Feng Jianhua, Lucchinetti Eliana, Ahuja Preeti, Pasch Thomas, Perriard Jean-Claude, Zaugg Michael
Institute of Anesthesiology, University Hospital Zurich, Zwitzerland.
Anesthesiology. 2005 Nov;103(5):987-95. doi: 10.1097/00000542-200511000-00013.
Postischemic administration of volatile anesthetics activates reperfusion injury salvage kinases and decreases myocardial damage. However, the mechanisms underlying anesthetic postconditioning are unclear.
Isolated perfused rat hearts were exposed to 40 min of ischemia followed by 1 h of reperfusion. Anesthetic postconditioning was induced by 15 min of 2.1 vol% isoflurane (1.5 minimum alveolar concentration) administered at the onset of reperfusion. In some experiments, atractyloside (10 microm), a mitochondrial permeability transition pore (mPTP) opener, and LY294002 (15 microm), a phosphatidylinositol 3-kinase inhibitor, were coadministered with isoflurane. Western blot analysis was used to determine phosphorylation of protein kinase B/Akt and its downstream target glycogen synthase kinase 3beta after 15 min of reperfusion. Myocardial tissue content of nicotinamide adenine dinucleotide served as a marker for mPTP opening. Accumulation of MitoTracker Red 580 (Molecular Probes, Invitrogen, Basel, Switzerland) was used to visualize mitochondrial function.

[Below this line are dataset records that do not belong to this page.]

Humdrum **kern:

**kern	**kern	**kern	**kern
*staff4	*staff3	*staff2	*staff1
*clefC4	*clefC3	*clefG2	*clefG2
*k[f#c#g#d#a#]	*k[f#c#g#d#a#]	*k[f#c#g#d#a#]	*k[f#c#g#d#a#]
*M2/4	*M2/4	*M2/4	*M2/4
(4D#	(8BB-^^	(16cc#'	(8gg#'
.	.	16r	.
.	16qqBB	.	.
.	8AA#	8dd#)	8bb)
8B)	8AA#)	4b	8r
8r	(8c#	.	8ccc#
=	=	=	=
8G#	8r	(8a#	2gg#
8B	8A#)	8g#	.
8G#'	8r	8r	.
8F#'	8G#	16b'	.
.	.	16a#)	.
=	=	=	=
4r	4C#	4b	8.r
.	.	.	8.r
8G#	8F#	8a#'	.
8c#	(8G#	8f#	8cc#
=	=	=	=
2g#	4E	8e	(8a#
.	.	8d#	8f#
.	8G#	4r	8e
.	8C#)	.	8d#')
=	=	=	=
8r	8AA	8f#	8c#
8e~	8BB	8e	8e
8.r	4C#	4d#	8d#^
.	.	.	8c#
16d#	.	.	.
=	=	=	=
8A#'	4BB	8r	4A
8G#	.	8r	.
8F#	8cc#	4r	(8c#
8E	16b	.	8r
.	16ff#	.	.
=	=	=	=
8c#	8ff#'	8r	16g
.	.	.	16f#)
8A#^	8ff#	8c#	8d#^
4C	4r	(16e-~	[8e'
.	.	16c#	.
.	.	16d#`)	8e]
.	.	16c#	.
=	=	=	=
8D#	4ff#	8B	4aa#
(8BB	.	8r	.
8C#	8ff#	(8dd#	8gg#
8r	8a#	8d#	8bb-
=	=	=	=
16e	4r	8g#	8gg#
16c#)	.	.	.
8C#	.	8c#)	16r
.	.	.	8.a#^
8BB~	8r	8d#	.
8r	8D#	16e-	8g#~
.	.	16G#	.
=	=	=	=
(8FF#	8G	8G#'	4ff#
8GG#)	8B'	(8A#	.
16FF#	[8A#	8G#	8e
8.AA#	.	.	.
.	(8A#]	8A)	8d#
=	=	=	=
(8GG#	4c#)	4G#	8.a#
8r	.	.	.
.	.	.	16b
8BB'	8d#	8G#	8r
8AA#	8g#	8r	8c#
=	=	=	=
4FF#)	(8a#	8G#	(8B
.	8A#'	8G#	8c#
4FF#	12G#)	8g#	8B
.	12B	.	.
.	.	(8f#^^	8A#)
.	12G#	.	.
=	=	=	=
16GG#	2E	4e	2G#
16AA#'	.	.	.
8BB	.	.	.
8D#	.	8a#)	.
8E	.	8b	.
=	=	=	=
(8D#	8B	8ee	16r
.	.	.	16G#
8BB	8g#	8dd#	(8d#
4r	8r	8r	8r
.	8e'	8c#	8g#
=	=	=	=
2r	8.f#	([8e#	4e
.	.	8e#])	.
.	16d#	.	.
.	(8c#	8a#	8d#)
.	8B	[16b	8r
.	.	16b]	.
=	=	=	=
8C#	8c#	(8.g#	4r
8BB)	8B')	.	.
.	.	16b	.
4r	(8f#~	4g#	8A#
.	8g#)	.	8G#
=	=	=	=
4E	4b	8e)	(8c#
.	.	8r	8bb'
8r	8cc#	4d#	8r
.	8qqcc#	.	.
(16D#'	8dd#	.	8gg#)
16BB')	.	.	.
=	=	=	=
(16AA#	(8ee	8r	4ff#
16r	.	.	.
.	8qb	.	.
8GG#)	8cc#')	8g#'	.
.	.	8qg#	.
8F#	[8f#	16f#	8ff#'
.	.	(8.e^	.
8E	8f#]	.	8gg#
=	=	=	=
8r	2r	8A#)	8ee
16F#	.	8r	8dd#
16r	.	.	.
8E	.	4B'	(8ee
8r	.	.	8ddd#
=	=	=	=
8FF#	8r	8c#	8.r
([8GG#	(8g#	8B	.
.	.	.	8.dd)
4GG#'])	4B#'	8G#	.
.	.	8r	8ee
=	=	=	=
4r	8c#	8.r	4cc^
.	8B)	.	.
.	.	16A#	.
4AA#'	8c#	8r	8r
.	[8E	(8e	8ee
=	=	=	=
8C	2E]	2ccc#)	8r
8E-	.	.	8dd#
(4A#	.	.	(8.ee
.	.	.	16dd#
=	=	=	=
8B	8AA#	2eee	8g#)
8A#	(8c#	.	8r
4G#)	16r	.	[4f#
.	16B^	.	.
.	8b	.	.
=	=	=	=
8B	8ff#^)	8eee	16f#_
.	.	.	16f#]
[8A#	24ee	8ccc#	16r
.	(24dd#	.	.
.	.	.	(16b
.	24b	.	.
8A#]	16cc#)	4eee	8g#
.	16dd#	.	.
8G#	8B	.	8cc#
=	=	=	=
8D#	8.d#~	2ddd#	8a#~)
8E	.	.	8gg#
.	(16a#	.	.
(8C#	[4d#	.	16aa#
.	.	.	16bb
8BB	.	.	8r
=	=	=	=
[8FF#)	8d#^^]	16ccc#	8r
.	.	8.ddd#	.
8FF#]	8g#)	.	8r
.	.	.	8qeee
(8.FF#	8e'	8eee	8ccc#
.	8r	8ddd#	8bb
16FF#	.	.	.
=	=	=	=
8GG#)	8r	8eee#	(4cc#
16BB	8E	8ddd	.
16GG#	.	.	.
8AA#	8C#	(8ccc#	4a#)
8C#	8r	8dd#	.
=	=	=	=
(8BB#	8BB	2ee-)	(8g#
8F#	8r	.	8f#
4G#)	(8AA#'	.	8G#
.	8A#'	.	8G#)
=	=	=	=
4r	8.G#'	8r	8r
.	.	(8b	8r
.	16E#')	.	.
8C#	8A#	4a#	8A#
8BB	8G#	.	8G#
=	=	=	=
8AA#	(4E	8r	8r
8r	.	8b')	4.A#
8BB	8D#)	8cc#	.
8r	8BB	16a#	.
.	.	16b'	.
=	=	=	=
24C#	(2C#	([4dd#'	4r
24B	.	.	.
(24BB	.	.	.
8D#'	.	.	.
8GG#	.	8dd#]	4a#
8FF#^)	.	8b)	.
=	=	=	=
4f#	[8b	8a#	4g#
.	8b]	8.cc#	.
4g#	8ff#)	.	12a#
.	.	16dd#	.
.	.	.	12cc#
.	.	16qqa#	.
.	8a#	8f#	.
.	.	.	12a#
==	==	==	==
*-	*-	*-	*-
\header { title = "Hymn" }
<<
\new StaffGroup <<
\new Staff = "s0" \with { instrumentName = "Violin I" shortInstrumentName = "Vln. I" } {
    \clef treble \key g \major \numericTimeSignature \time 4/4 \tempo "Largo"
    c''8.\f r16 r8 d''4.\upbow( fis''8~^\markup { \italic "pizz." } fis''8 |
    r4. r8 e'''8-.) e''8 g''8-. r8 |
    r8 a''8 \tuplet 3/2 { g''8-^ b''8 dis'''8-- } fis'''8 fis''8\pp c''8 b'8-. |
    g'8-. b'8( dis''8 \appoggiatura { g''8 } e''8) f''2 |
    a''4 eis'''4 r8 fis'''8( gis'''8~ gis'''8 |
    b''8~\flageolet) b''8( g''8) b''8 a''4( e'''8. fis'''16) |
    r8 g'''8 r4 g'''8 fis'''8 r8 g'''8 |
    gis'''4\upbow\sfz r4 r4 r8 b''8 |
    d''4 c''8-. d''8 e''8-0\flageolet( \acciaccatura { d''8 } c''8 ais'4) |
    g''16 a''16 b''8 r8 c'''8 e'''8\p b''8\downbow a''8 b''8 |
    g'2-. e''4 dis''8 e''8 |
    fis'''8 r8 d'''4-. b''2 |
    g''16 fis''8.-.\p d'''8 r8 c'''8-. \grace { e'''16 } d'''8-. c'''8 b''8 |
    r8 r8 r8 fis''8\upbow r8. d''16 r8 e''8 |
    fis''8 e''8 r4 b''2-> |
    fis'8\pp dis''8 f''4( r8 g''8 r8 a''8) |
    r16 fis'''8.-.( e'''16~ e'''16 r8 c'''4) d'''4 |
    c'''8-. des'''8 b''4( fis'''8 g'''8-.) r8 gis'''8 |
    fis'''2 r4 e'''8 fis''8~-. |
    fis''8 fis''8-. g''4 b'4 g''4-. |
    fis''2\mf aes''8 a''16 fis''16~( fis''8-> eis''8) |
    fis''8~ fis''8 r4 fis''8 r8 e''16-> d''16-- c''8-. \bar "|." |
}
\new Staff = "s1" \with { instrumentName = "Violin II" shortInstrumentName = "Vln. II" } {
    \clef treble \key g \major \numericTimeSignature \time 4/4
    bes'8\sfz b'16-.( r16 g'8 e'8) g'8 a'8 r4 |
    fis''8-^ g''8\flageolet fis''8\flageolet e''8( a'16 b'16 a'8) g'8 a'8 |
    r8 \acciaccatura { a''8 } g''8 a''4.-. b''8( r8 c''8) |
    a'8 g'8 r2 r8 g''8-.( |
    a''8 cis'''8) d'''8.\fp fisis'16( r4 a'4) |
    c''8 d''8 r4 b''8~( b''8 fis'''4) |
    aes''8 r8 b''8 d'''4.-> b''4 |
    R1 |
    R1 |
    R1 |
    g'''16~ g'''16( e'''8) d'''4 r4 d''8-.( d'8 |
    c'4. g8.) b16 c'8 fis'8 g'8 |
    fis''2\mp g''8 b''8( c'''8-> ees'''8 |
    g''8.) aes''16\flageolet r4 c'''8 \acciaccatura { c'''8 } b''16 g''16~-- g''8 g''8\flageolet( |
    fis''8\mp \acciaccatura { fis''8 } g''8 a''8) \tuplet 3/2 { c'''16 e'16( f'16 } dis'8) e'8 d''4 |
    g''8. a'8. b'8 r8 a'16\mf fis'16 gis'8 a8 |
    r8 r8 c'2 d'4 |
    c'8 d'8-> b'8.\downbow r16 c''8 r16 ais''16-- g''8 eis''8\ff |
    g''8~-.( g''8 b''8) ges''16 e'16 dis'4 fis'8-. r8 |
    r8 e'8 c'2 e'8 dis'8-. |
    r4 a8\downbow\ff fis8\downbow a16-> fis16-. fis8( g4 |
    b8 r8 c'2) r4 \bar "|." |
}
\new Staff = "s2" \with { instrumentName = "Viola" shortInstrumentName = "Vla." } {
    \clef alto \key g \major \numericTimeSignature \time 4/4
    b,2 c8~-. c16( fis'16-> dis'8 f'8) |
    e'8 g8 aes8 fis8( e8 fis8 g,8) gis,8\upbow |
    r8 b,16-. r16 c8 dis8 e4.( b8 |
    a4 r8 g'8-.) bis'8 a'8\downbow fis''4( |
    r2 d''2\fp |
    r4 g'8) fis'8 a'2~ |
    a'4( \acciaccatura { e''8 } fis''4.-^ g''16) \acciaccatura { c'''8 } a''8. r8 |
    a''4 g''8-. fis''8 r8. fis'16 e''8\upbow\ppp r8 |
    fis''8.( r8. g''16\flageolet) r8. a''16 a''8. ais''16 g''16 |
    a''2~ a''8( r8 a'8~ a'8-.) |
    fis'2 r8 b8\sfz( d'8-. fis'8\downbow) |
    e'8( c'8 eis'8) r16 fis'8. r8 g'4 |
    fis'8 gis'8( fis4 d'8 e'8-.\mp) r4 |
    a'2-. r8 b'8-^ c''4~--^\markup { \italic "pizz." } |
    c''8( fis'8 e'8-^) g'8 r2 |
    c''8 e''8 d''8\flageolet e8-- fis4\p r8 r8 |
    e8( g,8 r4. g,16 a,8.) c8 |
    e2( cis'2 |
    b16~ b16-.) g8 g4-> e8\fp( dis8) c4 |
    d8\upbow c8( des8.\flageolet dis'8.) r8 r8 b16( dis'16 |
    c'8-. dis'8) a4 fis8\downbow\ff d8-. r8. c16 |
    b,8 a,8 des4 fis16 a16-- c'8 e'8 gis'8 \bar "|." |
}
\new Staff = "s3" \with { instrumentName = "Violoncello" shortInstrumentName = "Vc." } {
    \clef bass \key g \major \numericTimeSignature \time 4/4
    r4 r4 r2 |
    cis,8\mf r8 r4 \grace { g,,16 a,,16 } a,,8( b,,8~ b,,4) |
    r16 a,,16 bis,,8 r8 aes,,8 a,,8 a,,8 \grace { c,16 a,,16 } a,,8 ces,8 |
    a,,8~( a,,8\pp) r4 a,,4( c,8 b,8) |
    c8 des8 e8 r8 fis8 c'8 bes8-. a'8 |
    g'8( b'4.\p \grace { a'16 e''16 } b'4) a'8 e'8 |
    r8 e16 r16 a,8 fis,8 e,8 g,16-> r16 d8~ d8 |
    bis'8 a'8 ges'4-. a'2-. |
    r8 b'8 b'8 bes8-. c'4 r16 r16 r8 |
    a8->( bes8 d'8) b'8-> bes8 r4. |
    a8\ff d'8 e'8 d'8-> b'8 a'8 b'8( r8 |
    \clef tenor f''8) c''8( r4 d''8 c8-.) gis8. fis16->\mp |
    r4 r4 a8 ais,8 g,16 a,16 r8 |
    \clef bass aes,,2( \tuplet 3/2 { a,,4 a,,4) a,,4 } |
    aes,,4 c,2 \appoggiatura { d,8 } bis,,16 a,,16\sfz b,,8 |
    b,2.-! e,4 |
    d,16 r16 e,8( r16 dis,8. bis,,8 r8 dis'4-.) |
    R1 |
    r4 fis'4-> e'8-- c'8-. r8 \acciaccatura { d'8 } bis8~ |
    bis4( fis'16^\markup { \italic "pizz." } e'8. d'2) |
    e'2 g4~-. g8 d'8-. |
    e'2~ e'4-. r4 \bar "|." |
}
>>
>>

Anesthetic postconditioning significantly improved functional recovery and decreased infarct size (36 +/- 1% in unprotected hearts vs. 3 +/- 2% in anesthetic postconditioning; P < 0.05). Isoflurane-mediated protection was abolished by atractyloside and LY294002. LY294002 inhibited isoflurane-induced phosphorylation of protein kinase B/Akt and glycogen synthase kinase 3beta and opened mPTP as determined by nicotinamide adenine dinucleotide measurements. Atractyloside, a direct opener of the mPTP, did not inhibit phosphorylation of protein kinase B/Akt and glycogen synthase kinase 3beta by isoflurane but reversed isoflurane-mediated cytoprotection. Microscopy showed accumulation of the mitochondrial tracker in isoflurane-protected functional mitochondria but no staining in mitochondria of unprotected hearts.
Anesthetic postconditioning by isoflurane effectively protects against reperfusion damage by preventing opening of the mPTP through inhibition of glycogen synthase kinase 3beta.
挥发性麻醉药在缺血后给药可激活再灌注损伤挽救激酶并减少心肌损伤。然而,麻醉后处理的潜在机制尚不清楚。
将离体灌注的大鼠心脏暴露于40分钟的缺血,随后再灌注1小时。在再灌注开始时给予15分钟的2.1体积%异氟醚(1.5最低肺泡浓度)诱导麻醉后处理。在一些实验中,线粒体通透性转换孔(mPTP)开放剂苍术苷(10微摩尔)和磷脂酰肌醇3激酶抑制剂LY294002(15微摩尔)与异氟醚共同给药。在再灌注15分钟后,采用蛋白质印迹分析来测定蛋白激酶B/Akt及其下游靶点糖原合酶激酶3β的磷酸化情况。烟酰胺腺嘌呤二核苷酸的心肌组织含量用作mPTP开放的标志物。使用MitoTracker Red 580(Molecular Probes,Invitrogen,瑞士巴塞尔)的积累来观察线粒体功能。
麻醉后处理显著改善了功能恢复并减小了梗死面积(未保护心脏中为36±1%,而麻醉后处理中为3±2%;P<0.05)。苍术苷和LY294002消除了异氟醚介导的保护作用。如通过烟酰胺腺嘌呤二核苷酸测量所确定的,LY294002抑制了异氟醚诱导的蛋白激酶B/Akt和糖原合酶激酶3β的磷酸化并开放了mPTP。mPTP的直接开放剂苍术苷并不抑制异氟醚对蛋白激酶B/Akt和糖原合酶激酶3β的磷酸化,但逆转了异氟醚介导的细胞保护作用。显微镜检查显示线粒体示踪剂在异氟醚保护的功能性线粒体中积累,但在未保护心脏的线粒体中无染色。
异氟醚进行的麻醉后处理通过抑制糖原合酶激酶3β来防止mPTP开放,从而有效保护心脏免受再灌注损伤。